The Association of Students of the University of Nebraska has internally elected Christine Trinh as its next speaker of the senate for the 2021-22 administration.
Trinh, an Asian American woman and a sophomore economics and political science double major, joins an already diverse elected executive team, led by President Batool Ibrahim, ASUN’s first Black president, internal Vice President Taylor Jarvis, an openly bisexual woman, and external Vice President Patrick Baker.
“It is so cool seeing representation happen right in front of you,” Trinh said.
The new speaker is breaking barriers herself. Trinh is the first woman to assume the role of speaker since the 2012-13 ASUN administration, and she breaks a streak of eight white men who have served in the position during the same time period, according to a text from Drew Harrahill, ASUN’s 2020-21 internal vice president.
Raised in Lincoln, Trinh said she was an overachiever in high school and did not want to attend the University of Nebraska-Lincoln.
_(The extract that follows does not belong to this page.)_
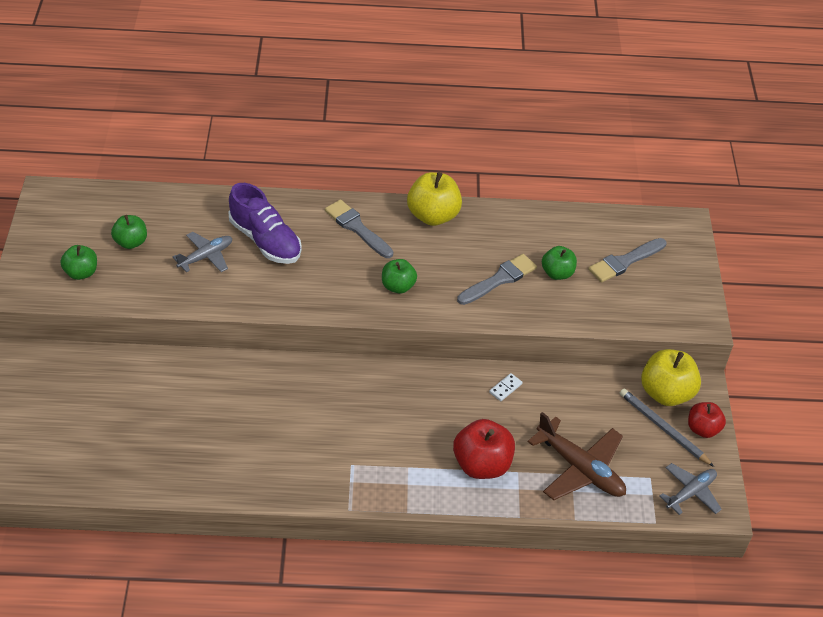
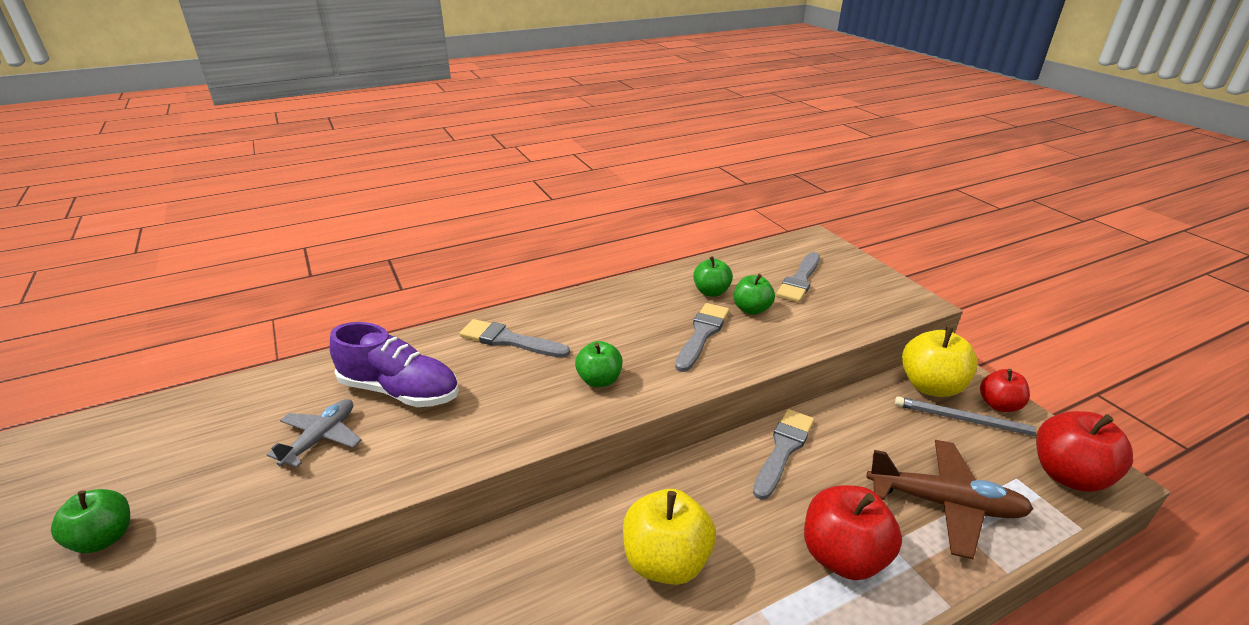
camera: 25 degrees left, 15 degrees down
green apple [111,215,147,249] -> green apple moved to [693,256,733,297]
yellow apple [407,172,462,226] -> yellow apple moved to [623,489,716,585]
white domino [489,373,522,401] -> grey brush [753,409,814,500]
grey plane [660,463,722,515] -> red apple [1036,411,1133,492]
Instead, she set her sights somewhere on the east coast.
When it came time to choose a school, she decided on Nebraska, and she said it has been the right decision for her.
“After the first few months, I was like, ‘Yeah, this is the absolute right decision,’” Trinh said.
It took a while for her to find her place, but ASUN has been one of the main reasons she loves the university.
Being able to work on legislation and bills about things she cares about is something that makes ASUN fulfilling, Trinh said.
She has already been in contact with Jarvis to start the process of interviewing senators for committee chairs.
Chase Auman, who served as the 2020-21 co-director of the Freshman Campus Leadership Associates alongside Trinh, said working with her was enjoyable because she is a dynamic, organized and approachable leader who always has a plan.
“Her style of leadership is by example and just by being a friend,” Auman said.
While student government is her focus now, Trinh said she has huge ambitions.
She hopes to go to law school somewhere on the east coast and practice law, with hopes of a career in the federal government.
“I really want to run for U.S. senator and maybe in the future run for president,” Trinh said.
Trinh realizes that might be a reach, but she believes that with the progress that has been made with regard to political representation, it is an achievable dream.
“I think running for president, though [it] sounds like a crazy statement, is achievable because of the strides in representation the political arena has experienced recently,” Trinh said in a text. “I first got into politics my freshman year of high school after seeing powerful women take on the debate stage in the 2016 presidential election.”
Auman said that there is nothing standing in the way of Trinh achieving her lofty dreams.
“I don’t see a stopping point,” Auman said. “She hasn’t been stopped so far, so why would she be stopped in the future?”
Trinh is looking forward to working with senators and the executive team as ASUN’s next speaker of the senate.
“I want everyone to feel comfortable to be able to come to me and talk to me about what they’re thinking about their bills, how they can come up with additional bills in addition to the primary bill that their committee is working on,” Trinh said. “That’s how I want to amplify the voices in ASUN.”